#### Exercise:
In the entries below, every line that contains "kebenaran" must be located and copied.

#### Supplied material:
--- START ---
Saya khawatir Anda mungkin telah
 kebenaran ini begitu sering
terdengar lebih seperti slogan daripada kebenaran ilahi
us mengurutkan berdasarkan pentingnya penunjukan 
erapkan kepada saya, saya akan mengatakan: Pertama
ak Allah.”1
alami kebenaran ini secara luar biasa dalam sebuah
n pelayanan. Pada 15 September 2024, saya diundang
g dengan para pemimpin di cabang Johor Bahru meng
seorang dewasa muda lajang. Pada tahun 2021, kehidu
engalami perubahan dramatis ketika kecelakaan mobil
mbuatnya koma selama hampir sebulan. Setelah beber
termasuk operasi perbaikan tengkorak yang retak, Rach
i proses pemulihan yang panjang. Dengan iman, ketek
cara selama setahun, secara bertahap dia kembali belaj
--- END ---
#### Exercise response:
 kebenaran ini begitu sering
terdengar lebih seperti slogan daripada kebenaran ilahi
alami kebenaran ini secara luar biasa dalam sebuah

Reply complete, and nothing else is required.